La liberté à l'œuvre

par Pierre Wat

31 mai 2018

La liberté à l’œuvre Cette liberté à l’oeuvre dans les toiles récentes de Marie-Claude Bugeaud, cette façon de donner la sensation que les formes qui sont là, formes dansantes, formes agissantes, formes désirantes, sont mues par une vitalité que l’artiste a su activer sans jamais la contraindre, est le fruit d’un parcours existentiel. Celui d’une femme pour qui devenir peintre fut long chemin de désentravement. Car, souvenons-nous de cela au moment où l’on commémore la fin des années 1960 comme un moment de liberté, il n’était pas facile de devenir artiste en étant femme, dans ce monde d’hommes qu’était alors, presque exclusivement, le monde de l’art dans lequel Marie-Claude Bugeaud fit ses premiers pas de peintre. Il a fallu faire des choix, il a fallu renoncer à des choses, et persister, surtout, dans ce désir de ne faire que cela qui habite les véritables artistes. Marie-Claude Bugeaud aurait pu, on le lui proposa, faire carrière ailleurs.

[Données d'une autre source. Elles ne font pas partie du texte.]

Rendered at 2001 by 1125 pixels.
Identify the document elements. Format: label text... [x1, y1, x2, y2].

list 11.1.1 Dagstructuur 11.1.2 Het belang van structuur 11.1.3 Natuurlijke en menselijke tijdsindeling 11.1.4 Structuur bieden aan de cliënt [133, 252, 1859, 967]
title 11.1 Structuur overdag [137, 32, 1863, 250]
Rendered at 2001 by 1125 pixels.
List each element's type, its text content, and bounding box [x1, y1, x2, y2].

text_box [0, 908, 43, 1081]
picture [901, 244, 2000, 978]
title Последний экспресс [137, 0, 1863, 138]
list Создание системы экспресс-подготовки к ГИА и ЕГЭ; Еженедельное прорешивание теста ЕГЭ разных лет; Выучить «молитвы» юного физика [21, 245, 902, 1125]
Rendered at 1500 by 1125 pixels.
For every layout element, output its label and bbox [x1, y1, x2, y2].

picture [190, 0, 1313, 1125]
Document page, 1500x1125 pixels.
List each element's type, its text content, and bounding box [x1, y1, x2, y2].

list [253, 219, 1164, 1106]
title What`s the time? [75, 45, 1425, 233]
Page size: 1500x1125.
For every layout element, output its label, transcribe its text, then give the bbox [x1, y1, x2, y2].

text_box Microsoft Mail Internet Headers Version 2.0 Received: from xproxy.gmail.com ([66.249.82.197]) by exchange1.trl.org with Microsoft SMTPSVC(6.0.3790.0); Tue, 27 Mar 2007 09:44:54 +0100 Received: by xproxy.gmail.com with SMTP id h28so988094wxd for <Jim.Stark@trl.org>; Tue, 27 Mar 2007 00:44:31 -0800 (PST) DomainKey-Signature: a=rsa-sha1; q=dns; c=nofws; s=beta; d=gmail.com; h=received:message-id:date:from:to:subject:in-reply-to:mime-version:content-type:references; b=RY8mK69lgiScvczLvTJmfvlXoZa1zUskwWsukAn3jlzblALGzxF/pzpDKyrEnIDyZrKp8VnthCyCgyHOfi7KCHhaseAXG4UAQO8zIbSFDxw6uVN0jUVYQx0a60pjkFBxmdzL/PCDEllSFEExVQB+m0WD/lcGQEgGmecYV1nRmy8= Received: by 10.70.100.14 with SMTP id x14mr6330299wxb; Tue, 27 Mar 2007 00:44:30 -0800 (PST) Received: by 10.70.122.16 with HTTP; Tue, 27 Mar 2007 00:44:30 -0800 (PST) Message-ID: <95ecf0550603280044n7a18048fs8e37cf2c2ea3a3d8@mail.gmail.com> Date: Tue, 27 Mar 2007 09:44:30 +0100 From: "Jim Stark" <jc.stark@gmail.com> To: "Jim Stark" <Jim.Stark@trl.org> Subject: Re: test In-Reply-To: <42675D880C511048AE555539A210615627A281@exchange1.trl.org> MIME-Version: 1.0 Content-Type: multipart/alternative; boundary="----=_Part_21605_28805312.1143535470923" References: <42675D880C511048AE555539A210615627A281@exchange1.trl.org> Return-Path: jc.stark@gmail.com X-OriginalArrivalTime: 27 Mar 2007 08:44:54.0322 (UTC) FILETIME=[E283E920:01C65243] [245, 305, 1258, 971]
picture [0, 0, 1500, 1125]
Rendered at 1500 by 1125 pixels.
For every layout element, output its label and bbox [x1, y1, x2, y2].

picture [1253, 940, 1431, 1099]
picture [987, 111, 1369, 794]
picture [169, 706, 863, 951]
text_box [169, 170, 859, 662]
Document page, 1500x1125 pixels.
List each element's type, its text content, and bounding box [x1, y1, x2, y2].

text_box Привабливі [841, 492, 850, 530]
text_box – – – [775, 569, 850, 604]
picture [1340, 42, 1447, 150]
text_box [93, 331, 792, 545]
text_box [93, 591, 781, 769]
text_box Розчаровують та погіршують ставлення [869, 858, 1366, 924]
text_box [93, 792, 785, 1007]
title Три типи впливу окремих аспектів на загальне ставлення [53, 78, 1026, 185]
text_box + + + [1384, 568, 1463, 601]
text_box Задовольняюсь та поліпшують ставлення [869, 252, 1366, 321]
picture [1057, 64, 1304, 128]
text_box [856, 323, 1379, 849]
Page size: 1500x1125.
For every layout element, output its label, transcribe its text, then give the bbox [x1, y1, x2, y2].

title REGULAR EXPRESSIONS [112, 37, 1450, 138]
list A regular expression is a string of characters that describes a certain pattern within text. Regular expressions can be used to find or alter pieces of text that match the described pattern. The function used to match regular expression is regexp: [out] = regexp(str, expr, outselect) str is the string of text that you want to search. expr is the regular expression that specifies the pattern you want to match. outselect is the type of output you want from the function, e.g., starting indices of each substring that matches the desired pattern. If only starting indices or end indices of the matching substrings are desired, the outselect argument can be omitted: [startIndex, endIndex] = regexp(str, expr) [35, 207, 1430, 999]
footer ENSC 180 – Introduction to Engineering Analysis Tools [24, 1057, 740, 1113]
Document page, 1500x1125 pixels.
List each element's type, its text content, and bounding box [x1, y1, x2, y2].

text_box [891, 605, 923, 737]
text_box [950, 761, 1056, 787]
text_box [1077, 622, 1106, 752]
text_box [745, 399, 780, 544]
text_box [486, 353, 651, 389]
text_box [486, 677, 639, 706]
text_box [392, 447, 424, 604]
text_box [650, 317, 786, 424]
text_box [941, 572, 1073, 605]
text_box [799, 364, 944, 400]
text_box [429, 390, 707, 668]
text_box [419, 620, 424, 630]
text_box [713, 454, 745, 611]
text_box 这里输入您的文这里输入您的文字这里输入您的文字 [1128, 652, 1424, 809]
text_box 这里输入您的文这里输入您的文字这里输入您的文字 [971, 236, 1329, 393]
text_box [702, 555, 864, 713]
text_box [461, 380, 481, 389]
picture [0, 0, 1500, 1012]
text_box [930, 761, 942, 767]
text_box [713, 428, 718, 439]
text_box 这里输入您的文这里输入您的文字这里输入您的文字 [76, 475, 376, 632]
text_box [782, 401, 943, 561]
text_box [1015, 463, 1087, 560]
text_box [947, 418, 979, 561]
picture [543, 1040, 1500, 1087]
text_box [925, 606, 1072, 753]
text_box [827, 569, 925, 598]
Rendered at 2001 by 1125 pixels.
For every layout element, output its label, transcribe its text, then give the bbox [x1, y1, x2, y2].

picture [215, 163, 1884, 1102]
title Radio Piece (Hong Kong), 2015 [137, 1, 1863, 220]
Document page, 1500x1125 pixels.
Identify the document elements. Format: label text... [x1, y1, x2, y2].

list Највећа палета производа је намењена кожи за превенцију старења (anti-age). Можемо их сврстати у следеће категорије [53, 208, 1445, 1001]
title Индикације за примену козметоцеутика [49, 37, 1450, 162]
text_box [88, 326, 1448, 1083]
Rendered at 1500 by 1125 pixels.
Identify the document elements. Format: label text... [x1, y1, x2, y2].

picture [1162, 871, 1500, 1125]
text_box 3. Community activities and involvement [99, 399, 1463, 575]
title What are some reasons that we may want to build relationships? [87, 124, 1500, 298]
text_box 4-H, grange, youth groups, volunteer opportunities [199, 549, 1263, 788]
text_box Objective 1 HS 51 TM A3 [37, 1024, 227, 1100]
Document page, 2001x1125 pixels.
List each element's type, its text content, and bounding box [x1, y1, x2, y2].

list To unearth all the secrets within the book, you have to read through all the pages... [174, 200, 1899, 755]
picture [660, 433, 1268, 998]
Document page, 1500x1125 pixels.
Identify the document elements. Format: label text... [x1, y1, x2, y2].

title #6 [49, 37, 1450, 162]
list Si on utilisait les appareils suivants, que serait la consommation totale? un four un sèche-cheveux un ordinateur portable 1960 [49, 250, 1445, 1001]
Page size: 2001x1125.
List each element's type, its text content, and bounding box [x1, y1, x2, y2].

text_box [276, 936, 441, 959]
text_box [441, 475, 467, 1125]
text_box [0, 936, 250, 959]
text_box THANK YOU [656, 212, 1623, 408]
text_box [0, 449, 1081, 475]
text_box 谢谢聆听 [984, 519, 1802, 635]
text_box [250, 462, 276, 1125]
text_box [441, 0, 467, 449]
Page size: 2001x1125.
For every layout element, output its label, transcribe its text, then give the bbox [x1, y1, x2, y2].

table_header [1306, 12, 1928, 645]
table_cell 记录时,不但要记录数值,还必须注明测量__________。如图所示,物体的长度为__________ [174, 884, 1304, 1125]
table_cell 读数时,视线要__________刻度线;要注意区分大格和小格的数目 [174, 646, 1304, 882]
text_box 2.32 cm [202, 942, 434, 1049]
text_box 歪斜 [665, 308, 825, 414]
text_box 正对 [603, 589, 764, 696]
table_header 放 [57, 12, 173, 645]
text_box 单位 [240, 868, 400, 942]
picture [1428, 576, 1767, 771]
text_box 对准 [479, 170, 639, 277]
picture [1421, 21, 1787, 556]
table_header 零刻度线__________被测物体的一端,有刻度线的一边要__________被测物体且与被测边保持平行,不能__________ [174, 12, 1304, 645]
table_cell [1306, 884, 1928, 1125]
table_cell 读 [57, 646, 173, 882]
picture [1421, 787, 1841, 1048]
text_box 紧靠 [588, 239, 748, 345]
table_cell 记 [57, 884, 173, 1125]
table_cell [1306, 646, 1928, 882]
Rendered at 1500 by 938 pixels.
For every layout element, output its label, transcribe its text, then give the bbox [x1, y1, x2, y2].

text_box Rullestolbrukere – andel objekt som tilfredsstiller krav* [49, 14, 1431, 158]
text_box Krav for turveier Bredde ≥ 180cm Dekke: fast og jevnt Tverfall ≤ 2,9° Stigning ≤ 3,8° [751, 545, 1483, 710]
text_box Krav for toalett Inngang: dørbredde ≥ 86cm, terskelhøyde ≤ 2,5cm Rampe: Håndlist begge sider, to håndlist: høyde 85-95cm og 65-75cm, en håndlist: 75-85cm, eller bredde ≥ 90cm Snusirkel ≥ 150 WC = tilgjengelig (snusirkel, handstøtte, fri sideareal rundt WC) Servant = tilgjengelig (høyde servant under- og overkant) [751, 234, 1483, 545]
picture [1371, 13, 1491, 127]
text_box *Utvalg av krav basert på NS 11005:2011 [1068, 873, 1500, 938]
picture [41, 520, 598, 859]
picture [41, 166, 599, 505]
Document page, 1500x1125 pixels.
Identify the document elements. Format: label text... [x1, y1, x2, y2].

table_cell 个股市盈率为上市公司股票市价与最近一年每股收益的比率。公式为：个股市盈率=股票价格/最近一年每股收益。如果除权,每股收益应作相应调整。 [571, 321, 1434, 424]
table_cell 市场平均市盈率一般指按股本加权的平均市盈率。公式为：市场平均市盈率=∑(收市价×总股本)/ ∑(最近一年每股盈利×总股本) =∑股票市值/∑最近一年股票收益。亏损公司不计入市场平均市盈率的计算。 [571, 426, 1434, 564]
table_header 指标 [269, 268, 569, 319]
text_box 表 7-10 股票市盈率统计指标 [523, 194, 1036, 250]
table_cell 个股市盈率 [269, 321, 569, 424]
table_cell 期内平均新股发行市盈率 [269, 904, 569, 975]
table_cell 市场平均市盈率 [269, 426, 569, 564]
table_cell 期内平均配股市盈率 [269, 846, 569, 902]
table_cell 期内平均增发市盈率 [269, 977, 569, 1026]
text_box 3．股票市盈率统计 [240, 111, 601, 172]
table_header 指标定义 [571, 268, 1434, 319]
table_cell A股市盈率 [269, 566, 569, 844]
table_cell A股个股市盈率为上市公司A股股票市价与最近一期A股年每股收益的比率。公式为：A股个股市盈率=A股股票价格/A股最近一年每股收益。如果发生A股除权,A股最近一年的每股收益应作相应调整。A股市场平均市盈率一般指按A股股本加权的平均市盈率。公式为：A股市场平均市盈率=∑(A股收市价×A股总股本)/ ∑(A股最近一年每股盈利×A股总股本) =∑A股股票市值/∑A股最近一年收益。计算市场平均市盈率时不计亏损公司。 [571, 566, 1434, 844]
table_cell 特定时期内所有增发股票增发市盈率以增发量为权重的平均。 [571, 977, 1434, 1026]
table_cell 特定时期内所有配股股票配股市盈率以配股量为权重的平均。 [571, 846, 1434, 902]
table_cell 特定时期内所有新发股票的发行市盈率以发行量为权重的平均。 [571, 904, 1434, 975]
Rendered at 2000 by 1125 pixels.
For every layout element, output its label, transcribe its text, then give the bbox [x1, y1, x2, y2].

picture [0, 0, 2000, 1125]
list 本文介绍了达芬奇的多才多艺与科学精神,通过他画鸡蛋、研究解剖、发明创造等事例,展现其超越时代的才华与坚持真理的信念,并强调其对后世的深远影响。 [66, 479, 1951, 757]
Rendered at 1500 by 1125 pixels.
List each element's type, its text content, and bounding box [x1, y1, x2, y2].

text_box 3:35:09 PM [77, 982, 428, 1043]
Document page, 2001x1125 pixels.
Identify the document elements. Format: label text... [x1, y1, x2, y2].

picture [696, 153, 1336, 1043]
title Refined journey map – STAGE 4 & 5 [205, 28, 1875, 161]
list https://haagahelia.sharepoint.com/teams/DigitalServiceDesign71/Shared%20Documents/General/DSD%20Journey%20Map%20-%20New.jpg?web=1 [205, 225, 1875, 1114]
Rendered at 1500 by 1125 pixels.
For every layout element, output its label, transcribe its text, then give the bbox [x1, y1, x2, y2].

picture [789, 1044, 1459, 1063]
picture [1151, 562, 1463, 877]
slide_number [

Elle aurait pu, aussi, renoncer à bien des aspects de la vie, au profit du travail dans l’atelier – combien d’artistes femmes de la génération précédente n’ont pas eu d’enfants afin d’être peintres ? Elle aurait pu se taire,aussi, plutôt que de choisir l’engagement politique. Elle aurait pu… mais elle fit autrement, et c’est de ce refus de renoncer (Lacan disait, comme une injonction éthique : « Ne pas céder sur son désir ») que son travail porte, magnifiquement, la marque. Non pas littéralement, l’artiste préférant l’allusion au récit, le tremblement vif de l’hésitation au figé des choses trop affirmées. Regarder le travail de Marie-Claude Bugeaud aujourd’hui, c’est prendre la mesure de cette liberté. Se confronter à une économie de moyens qui conjugue choix éthique et allégement de la peinture. Soudain son attention se fixe sur un objet du quotidien rencontré dans un coin de l’atelier. Alors quelques traits se font provisoirement, robe ou pluie, puis se défont. Quelque chose est vivant. Vivant et libre.